New Orleans Usually when the National Rifle Association, better known as the NRA, is in the news, it’s bad news for the rest of us. Usually it means that they are once again painting themselves and a few of their toadying politicians in a corner while they defend the indefensible, like standing in the way of even the mildest gun law reforms after mass shootings killing scores. For a change there was some news of a different sort giving the public a glimpse of the big money madness and internal conflict within the ostensibly nonprofit organization. The drama-rama of the NRA is more comedy than tragedy and probably more in the order of a B-roll from the “Game of Thrones” that wasn’t good enough to make it on air with HBO.
News reports indicate that the NRA sued its longtime, multi-decade media and public relations firm, Oklahoma City-based Ackerman McQueen, the architect of much of its “wrest the gun out of my old dead hands” branding. The suit argues that the PR firm and its subsidiaries were more than happy to put their hot hands on $40 million of the NRA resources, but were unwilling to provide backup details, as required by their contract, on how the money was really spent. Ackerman McQueen claims that they already have the information and that they have cooperated fully with the NRA on these requests, but there’s a Notre Dame level of smoke coming out of this case for there not to be some actual fire, especially since the NRA, Ackerman McQueen, and its chief Wayne LaPierre, as the expression goes, have been “thick as thieves” for decades.

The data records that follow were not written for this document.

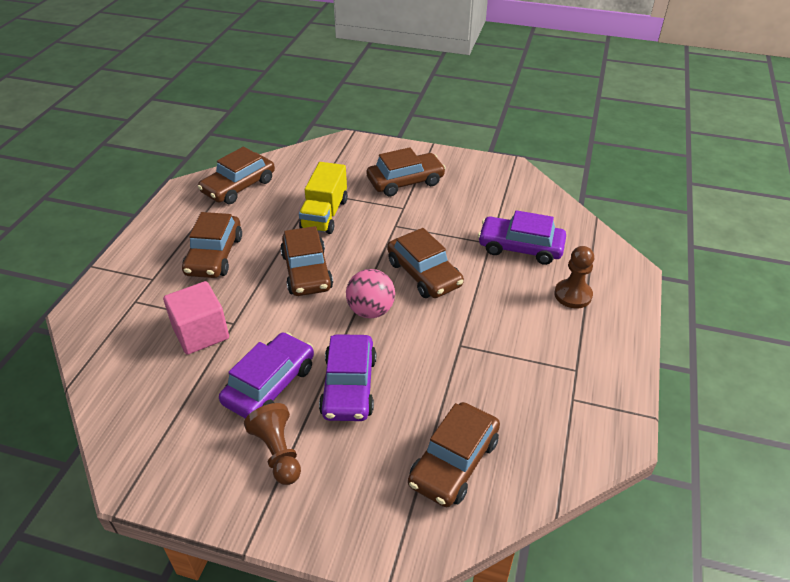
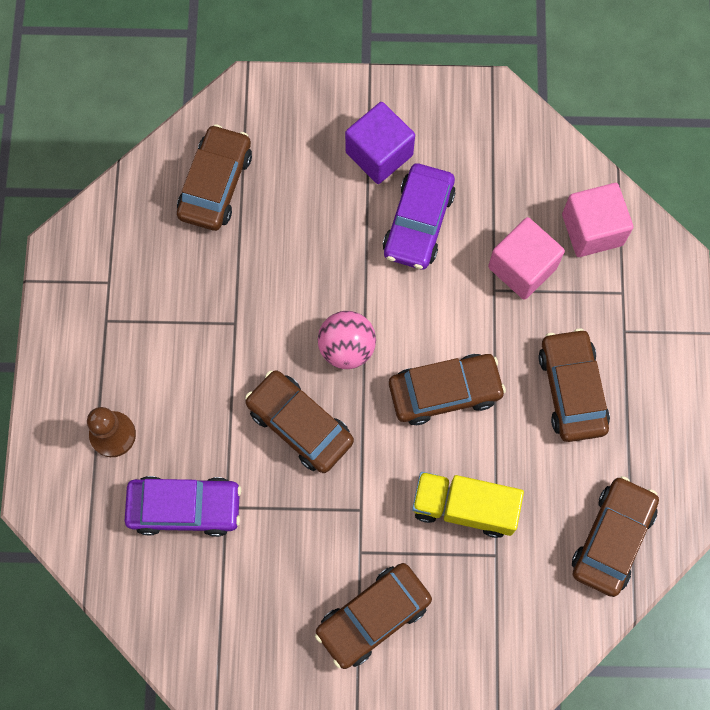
camera: 165 degrees right, 30 degrees up
brown pawn [244,403,301,485] -> purple cube [345,102,415,184]
brown car [280,226,333,296] -> brown car turned 105 degrees clockwise [389,354,506,425]
yellow truck [299,162,348,234] -> yellow truck turned 75 degrees counterclockwise [412,472,524,538]
purple car [319,334,376,421] -> none
none -> pink cube [562,183,633,257]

Adding fuel to this fire is the fact that Ackerman McQueen manages NRATV. The streaming channel is often called the “voice of the NRA,” and has endured its own controversy over hair-on-fire messaging complete with KKK hoods for children and wild accusations that have positioned the organization farther and farther to the extreme right. Oliver North, the chair of the NRA, infamous as the Lt. Colonel in the Iran-Contra scandals, has a contract with NRATV and has been refusing without their permission to disclose the details, despite the NRA claiming correctly that as a 501c3 tax-exempt nonprofit it has to report such information on its IRS 990 filing. The board reportedly is divided between pro-and-anti Ackerman McQueen forces, catching LaPierre in middle to boot, though the majority obviously had the votes to file the suit, partially because the NRA’s membership is falling and the $300 million a year operation has shown losses both of the last two years. The anti-Ackerman members seem to believe that the rightwing extremism could hurt their second amendment fights. Hard to pick sides on that one.
What does seem truly Shakespearean is the accusations of conflicts of interest between Ackerman McQueen and the NRA’s outside lawyer, William A. Brewer III. Ackerman McQueen says he has a conflict of interest because their two top officials in the PR firm are his father-in-law and brother-in-law. Wow! That must be a tense Thanksgiving dinner! Others snipe at the fact that Brewer and his firm are charging the NRA one-million per month, largely to handle the New York State lawsuit where the NRA is alleging an infringement on their first amendment rights since New York has argued that financial services companies should refrain from joint ventures and branding with the NRA. Brewer defends his fees saying his law firm is a “premium” outfit.
Who knows where the fire is? The rest of us can hope that it keeps raging, like a fire in a forest or the fields, allowing something new to grow.